For each non-ergodic factor that “damps” or “frustrates” equilibration (e.g., a < 1), there is a corresponding process (with a unique rate, b) through which the system reaches an ergodic equilibrium. This need not be a single exponential process. If b = 0, muscle is stuck in a state (e.g., smooth muscle latch) analogous to a frustrated spin state (Baker et al. 2003).

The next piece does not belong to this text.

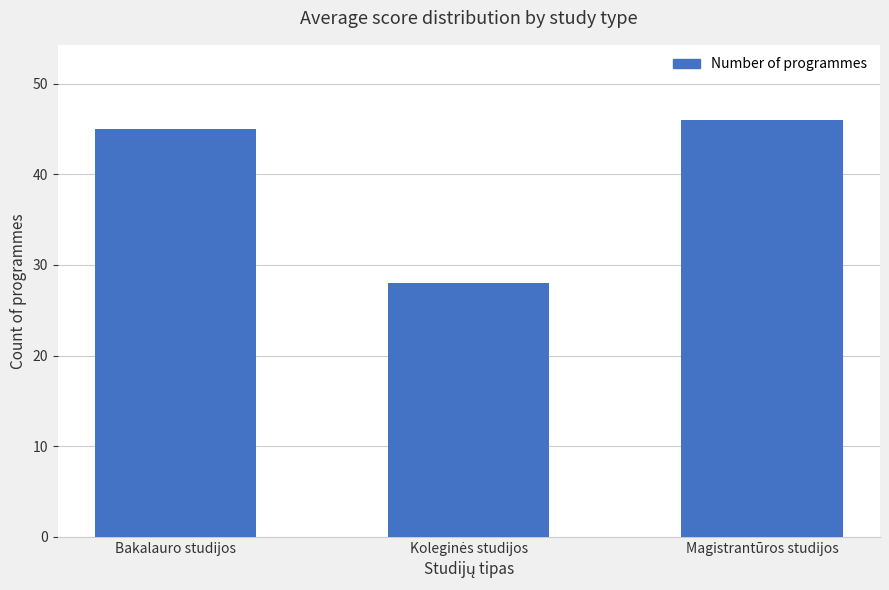

What is the sum of all values?

119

From these equations (Eqs. 7–9), four phases of a force transient are evident. The initial perturbation, δE, from equilibrium is phase (1) Force generation that reaches a non-ergodic isotherm (Eq. 8) is phase (2) Chemical relaxation toward the ergodic isotherm (Eq. 9) is phase (3) And a return to the original stall force along the equilibrium isotherm is phase (4) All simulations below are based on these three master equations (Eqs. 7–9) with rate constants defined from first principles (Eq. 6) and parameters defined in Table 1.

Thermodynamic analysis

Equation 3 (black lines) and 4 (colored curves) are plotted in Fig. 1C. Equation 4 is plotted at different ∆G^o values (1 kT increments), and Eq. 3 is plotted at different N_M^o values (increments of 5). Each line represents a reversible binding reaction, and many complex mechanical behaviors resembling muscle mechanics emerge from these binding pathways.

Computer simulations

Using master Eqs. 7, 8 and 9, the rate constants defined by Eq. 6, and model parameters in Table 1, MatLab (Mathworks, Natick, MA) is used to simulate muscle force transients.